Zelensky says Ukraine won’t allow Russia to ‘appropriate’ WWII victory over Nazism
Ukrainian president, who has come under fire from Israel for comparing Russian invasion to Holocaust, says, ‘We will drive the occupiers from our land’

President Volodymyr Zelensky said Monday that Ukraine would not allow Russia to coopt the Allies’ victory in World War II, speaking on the anniversary of the Soviet Union’s defeat of Nazi Germany.
“Today we celebrate Victory Day over Nazism. We are proud of our ancestors who together with other nations in the anti-Hitler coalition defeated Nazism. And we will not allow anyone to annex this victory. We will not allow it to be appropriated,” the Ukrainian leader said.
Zelensky listed several Ukrainian towns and cities currently under control of invading Russian forces, saying that Ukrainians during World War II had ousted Nazi Germany’s forces from these regions.
“The names of these cities inspire us today. They give us faith that we will drive the occupiers from our land,” Zelensky said in the video address, citing Mariupol, Kherson, and the Crimean peninsula.
“We won then. We will win now,” the Ukrainian president added.
Ukraine was invaded by Russia in late February and Moscow claimed its operation was in part to “de-Nazify” the country, despite the fact that it is a country led by a Jewish president.

Both Ukraine and Russia have likened actions by the other side’s army to those of Nazi Germany, whose defeat by the Soviet Union in 1945 is celebrated in ex-Soviet countries on May 9.
On Monday, Russian President Vladimir Putin gave a speech in which he linked his country’s invasion of Ukraine to the World War II defeat of Nazism.
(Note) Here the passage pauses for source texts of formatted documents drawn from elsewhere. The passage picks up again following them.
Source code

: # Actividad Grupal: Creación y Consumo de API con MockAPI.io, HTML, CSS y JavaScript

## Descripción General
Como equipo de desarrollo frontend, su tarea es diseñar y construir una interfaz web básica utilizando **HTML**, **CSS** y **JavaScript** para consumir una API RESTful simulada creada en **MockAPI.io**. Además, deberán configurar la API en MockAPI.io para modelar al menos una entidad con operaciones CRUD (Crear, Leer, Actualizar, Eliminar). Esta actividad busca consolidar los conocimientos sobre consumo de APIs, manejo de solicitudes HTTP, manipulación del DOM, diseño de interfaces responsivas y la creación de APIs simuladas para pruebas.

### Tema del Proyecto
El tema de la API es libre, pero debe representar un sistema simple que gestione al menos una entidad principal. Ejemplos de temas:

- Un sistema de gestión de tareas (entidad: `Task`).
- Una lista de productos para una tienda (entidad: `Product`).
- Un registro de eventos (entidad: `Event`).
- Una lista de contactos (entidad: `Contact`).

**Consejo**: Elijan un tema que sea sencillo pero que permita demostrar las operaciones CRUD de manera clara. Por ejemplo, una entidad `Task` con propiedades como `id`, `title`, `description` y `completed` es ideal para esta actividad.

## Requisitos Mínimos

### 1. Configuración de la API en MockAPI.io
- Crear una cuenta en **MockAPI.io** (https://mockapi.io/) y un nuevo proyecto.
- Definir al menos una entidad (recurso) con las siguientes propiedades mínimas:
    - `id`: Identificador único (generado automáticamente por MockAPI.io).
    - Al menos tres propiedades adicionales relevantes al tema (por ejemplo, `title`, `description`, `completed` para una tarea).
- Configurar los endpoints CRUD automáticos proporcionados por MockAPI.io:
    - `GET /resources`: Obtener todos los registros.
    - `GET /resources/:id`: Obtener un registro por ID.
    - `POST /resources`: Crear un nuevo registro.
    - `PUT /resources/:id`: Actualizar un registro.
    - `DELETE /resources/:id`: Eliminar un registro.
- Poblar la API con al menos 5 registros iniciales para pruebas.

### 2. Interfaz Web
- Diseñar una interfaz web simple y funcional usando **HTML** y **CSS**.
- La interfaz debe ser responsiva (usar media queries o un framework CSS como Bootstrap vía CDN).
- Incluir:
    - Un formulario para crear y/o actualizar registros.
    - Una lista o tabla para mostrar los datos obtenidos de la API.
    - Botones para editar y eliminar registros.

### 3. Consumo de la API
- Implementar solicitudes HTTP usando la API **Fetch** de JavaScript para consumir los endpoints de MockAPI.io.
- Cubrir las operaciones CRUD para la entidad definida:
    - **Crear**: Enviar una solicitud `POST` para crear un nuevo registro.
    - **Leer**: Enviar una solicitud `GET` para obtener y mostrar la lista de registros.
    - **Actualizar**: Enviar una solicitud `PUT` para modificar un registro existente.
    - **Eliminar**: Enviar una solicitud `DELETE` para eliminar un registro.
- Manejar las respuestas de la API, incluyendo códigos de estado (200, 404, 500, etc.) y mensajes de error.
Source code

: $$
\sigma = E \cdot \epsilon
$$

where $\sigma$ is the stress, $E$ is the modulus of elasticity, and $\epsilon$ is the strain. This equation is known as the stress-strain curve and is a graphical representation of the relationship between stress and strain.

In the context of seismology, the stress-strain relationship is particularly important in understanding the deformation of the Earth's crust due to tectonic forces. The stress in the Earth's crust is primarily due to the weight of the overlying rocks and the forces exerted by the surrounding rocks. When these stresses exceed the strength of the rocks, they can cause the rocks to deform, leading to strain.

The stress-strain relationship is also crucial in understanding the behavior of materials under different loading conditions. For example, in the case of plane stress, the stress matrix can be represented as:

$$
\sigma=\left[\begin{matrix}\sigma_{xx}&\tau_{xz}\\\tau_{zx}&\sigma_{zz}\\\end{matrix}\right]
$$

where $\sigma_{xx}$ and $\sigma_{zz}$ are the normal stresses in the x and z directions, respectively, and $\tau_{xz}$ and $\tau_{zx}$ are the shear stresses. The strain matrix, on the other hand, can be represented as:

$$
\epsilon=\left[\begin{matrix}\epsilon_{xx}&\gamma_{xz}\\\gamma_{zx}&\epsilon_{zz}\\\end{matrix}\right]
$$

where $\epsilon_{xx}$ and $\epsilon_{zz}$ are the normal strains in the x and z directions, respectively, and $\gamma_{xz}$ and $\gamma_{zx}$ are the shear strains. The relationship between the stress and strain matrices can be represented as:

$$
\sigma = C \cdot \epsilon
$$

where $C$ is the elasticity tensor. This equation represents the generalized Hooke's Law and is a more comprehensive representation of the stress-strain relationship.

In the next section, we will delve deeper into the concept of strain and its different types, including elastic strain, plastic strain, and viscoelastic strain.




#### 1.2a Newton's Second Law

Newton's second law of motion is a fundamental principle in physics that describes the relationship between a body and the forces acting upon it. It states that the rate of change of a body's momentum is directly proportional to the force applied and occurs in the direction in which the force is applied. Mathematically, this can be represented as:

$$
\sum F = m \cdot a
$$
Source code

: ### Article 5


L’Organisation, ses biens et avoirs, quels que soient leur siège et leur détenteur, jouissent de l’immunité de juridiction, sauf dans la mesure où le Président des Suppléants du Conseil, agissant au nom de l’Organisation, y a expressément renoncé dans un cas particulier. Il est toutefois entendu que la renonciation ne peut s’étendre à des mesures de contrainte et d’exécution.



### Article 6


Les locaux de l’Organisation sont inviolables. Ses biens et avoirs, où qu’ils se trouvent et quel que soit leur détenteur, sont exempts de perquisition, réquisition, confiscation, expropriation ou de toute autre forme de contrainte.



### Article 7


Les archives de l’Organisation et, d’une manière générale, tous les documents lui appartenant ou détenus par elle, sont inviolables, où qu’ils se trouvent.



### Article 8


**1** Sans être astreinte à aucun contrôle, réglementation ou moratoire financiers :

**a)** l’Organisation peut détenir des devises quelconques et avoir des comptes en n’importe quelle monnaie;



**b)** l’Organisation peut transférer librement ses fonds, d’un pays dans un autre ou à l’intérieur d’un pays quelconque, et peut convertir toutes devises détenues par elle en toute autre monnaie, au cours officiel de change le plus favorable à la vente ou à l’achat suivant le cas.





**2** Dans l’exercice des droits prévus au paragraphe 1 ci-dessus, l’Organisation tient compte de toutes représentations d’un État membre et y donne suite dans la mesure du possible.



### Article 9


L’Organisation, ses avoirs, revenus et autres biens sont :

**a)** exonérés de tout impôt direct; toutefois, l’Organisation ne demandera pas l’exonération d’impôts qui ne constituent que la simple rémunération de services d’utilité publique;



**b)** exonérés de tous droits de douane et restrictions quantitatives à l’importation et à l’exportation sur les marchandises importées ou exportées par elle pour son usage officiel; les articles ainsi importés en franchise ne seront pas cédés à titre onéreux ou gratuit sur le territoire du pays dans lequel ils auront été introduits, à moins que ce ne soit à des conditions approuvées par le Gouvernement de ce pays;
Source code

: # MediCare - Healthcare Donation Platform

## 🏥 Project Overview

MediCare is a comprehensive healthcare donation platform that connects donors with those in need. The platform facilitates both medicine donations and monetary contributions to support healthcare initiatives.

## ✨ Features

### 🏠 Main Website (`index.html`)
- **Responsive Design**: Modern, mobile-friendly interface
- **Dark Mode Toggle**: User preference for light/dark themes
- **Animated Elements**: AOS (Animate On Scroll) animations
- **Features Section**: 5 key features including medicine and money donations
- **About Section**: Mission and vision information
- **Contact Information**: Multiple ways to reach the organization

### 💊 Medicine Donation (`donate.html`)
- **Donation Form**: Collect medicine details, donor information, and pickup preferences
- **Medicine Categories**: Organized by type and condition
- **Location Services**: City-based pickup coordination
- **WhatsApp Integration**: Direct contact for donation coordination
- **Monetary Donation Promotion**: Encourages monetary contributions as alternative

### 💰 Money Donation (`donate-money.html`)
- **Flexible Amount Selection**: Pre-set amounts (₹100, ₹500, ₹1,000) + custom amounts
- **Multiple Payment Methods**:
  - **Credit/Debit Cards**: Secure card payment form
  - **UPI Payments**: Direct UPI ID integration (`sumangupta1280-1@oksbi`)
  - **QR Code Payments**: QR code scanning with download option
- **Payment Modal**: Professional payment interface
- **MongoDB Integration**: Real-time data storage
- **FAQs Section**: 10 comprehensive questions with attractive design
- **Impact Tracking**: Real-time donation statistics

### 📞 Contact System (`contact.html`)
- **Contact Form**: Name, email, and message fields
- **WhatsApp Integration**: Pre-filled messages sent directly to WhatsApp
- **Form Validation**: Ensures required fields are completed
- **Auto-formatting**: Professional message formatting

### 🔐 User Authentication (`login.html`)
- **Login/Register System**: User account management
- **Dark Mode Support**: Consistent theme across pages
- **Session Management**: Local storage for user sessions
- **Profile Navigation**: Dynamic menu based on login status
“You are fighting for the motherland, so that no one will forget the lessons of World War II and there will be no place in the world for hangmen, executioners and the Nazis,” he told troops at the annual parade marking victory over Nazi Germany.
Zelensky has come under fire in Israel for comparisons between his country’s struggle and the Holocaust.
On Sunday, he released a video to mark Ukraine’s Day of Remembrance and Reconciliation in which he highlighted what he said is the modern irrelevance of the slogan “Never again.”